The 50 year-old former Olympic and Vuelta a Espana champion not only won an IRONMAN world triathlon title in his age category, he destroyed the hopes and dreams of 343 middle-age amateur athletes with a dominant performance. Vino defeated runner-up Sean Brunt of New Zealand by over 25 minutes! It was the second largest winning margin at the event, only eclipsed by former pro cyclist Laurent Jalabert who won the 55-59 age category by a ludicrous 38 minutes.

Vino’s performance was so strong he finished 55th overall out of 2269 competitors, ranging from 19 to 80 years-old, including 70 world class pro triathletes. He was 44th in the 112-mile cycling time trial with time of 4:58:11 and 55th on the 26.2 mile run in 3:16:12. Swimming is clearly not his forte, he came out of the 2.4 mile ocean swim in 1052nd place.

With Vinokourov’s (and Jalabert’s) dominant performance and past doping history it did not take long for heated discussions to start on triathlon website Slowtwitch.com.

The_Exile posted, “I don’t understand why an ex world tour pro would want to move to amateur triathlon racing against a bunch of middle aged men most of whom would have been working in an office 40+ hours a week whilst they were training day in day out. Sad.” 

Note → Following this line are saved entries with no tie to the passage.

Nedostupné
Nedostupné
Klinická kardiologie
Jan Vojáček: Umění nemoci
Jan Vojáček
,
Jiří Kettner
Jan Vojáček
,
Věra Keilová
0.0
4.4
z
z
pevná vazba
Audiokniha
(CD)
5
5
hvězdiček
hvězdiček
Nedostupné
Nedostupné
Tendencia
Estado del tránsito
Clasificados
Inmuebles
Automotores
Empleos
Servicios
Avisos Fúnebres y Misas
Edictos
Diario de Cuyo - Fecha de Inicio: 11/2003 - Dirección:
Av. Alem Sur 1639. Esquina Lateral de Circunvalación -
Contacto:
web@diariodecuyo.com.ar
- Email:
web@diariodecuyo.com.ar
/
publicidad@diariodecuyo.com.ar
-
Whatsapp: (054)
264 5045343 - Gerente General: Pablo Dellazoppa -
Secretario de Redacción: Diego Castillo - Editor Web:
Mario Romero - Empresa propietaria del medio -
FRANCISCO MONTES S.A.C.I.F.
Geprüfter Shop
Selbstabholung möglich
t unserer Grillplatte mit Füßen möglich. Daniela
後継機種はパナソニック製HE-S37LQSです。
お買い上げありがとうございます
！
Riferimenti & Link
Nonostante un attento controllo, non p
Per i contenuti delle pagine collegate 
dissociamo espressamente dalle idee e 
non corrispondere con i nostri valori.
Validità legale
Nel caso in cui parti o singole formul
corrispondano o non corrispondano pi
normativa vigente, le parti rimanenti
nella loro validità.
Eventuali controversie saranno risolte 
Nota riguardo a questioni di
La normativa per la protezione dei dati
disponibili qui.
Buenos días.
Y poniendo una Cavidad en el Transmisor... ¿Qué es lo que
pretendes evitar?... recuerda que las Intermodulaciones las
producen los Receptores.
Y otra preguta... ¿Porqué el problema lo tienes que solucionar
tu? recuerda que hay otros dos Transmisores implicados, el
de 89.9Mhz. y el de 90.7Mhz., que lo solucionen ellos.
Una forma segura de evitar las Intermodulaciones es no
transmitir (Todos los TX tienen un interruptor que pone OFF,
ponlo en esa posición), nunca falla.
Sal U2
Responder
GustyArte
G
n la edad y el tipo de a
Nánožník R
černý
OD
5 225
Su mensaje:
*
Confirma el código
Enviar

Vols added, “I won’t knock a guy (or woman) who loves competing for competing in events that are available to them – nothing wrong with that at all, it’s great. That said, both of these dudes have known or highly suspected doping pasts – I have a problem with that.” 

Laki reminded everyone that this happened in 2019 too, “Both gentlemen performed quite well at the 2019 70.3 WC at Nice and both of them received quite loud booing when picking [up] their awards. Audience was quite aware of their reputation.”

Robert Preston was more forgiving and less judgmental, “I have no problem with them racing. And winning.”

IRONMAN has not disclosed if it requires anti-doping tests for top amateur athletes at their events. Though, it seems highly unlikely since the IRONMAN Anti-Doping Program lists only 31 athletes (pro and amateur) banned for doping violations over the last 12 years.

To put that in perspective, NADO Italia, long considered the world’s best anti-doping organization, has charged over 30 amateur cyclists with doping violations in Italy so far this year.